Faut-il y voir un effet Trump ? Les banques membres de la Net-Zero Banking Alliance (NZBA), programme onusien de neutralité carbone, ont revu à la baisse leurs ambitions communes, dans un contexte moins favorable pour le climat en Europe et aux États-Unis.
"Les membres de la NZBA ont fixé de nouvelles priorités en réponse à l'évolution des circonstances extérieures et des besoins des membres", explique mardi l'alliance dans un communiqué.
Sous couvert de "flexibilité", la NZBA a opéré une mise à jour sémantique diluant son objectif initial: les "directives" deviennent de simples "orientations" quand les "exigences" sont remplacées par des "recommandations".
L'objectif de limitation du réchauffement à 1,5°C d'ici 2050, repris de l'Accord de Paris sur le climat, est par ailleurs remplacé par "bien en-dessous de 2°, en s'efforçant (d'atteindre) 1,5°".
"Nous voulons continuer à soutenir l'Accord de Paris", a cependant assuré à l'AFP Shargiil Bashir, un des responsables de la NZBA, aussi chargé du développement durable au sein de First Abu Dhabi Bank.
Lancée en 2021 dans le cadre de l'Initiative financière du programme des Nations unies pour l'environnement (UNEP-FI), afin d'inciter les banques à porter en priorité leurs efforts sur les secteurs les plus émetteurs de gaz à effet de serre et à jouer un rôle clé dans la transition vers une économie neutre en carbone, la NZBA a d'abord attiré vers elle les établissements bancaires du monde entier, jusqu'à approcher les 150 membres.
La tendance s'est inversée en fin d'année dernière, après l'élection à la présidence des États-Unis de Donald Trump, qui a notamment promis de "forer à tout-va", une formule devenue un de ses slogans de campagne ("We will drill, baby, drill").
Six grandes banques américaines ont quitté la NZBA dans la foulée: Goldman Sachs, Wells Fargo, Citi, Bank of America, Morgan Stanley et JPMorgan Chase.
Elles ont été suivies depuis janvier par des banques canadiennes, dont RBC, et japonaises, comme Sumitomo Mitsui Financial Group et Mizuho, réduisant le nombre actuel de membres à 128.

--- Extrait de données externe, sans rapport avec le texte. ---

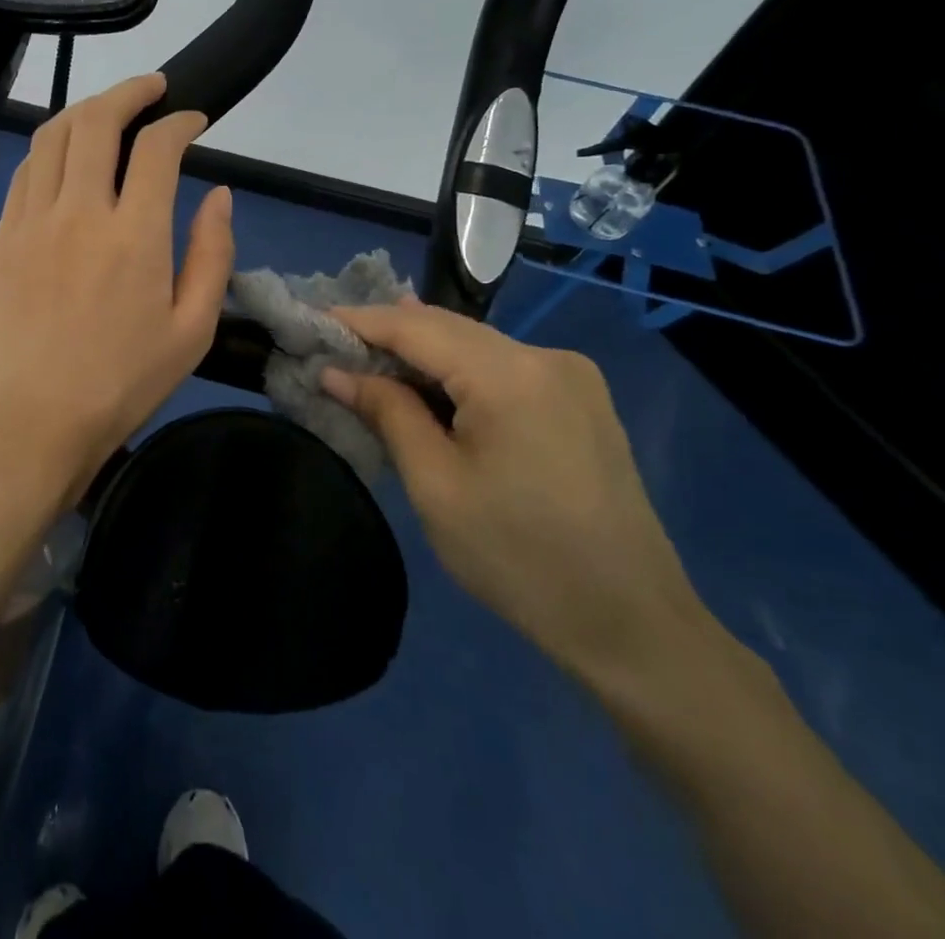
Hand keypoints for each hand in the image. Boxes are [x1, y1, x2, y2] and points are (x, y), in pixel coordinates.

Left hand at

- "Immense bond en arrière" -
De l'autre côté de l'Atlantique, l'heure est à la "simplification" avec par exemple le report à 2028 par le Parlement européen de l'obligation de publication d'informations en matière de durabilité (CSRD) pour les entreprises qui étaient tenues de le faire à partir de 2026 ou 2027.
L'alliance NZBA "a fait un immense bond en arrière avec ce vote", a déploré Lucie Pinson, directrice de l'ONG spécialisée Reclaim Finance.
Parallèlement à l'évolution de cette doctrine, elle appelle les banques à réaffirmer leur engagement de limiter le réchauffement climatique à +1,5°C par rapport à l'ère préindustrielle.
"Nous sommes profondément déçus que les grandes banques aient poussé la NZBA à édulcorer ses lignes directrices à propos du +1,5°C et des objectifs climatiques", a de son côté déploré Jeanne Martin, spécialiste des banques au sein de ShareAction, "alors même que nous assistons à des sécheresses historiques et à des inondations catastrophiques liées au changement climatique".
Le vote des membres est sans appel: la participation, ouverte depuis le 19 mars, a été importante et 90% des votants se sont prononcés en faveur de ces changements.
"Les banques françaises restent engagées à accompagner tous leurs clients dans la transition vers une économie décarbonée, et le travail mené par la NZBA est très utile pour fournir un cadre international supportant cette trajectoire indispensable", a réagi la Fédération bancaire française (FBF), sollicitée par l'AFP.
BNP Paribas, le Crédit agricole, la Société générale, le Crédit mutuel, le groupe BPCE (rassemblant les Banques populaires et les Caisses d'épargne) et La Banque postale font partie de la NZBA, selon le dernier décompte de son site internet.
L'alliance mondiale des assureurs pour l'objectif zéro carbone, créée en juillet 2021 sous l'égide de l'ONU, a elle été plombée par des défections d'ampleur au printemps 2023.
Elle avait perdu en l'espace de quelques semaines une grande partie de ses membres, dont les fondateurs Scor, Axa et Allianz, sur fond de critiques de la part d'une vingtaine de procureurs d'Etats républicains des Etats-Unis, qui invoquaient un risque d'entrave au droit de la concurrence.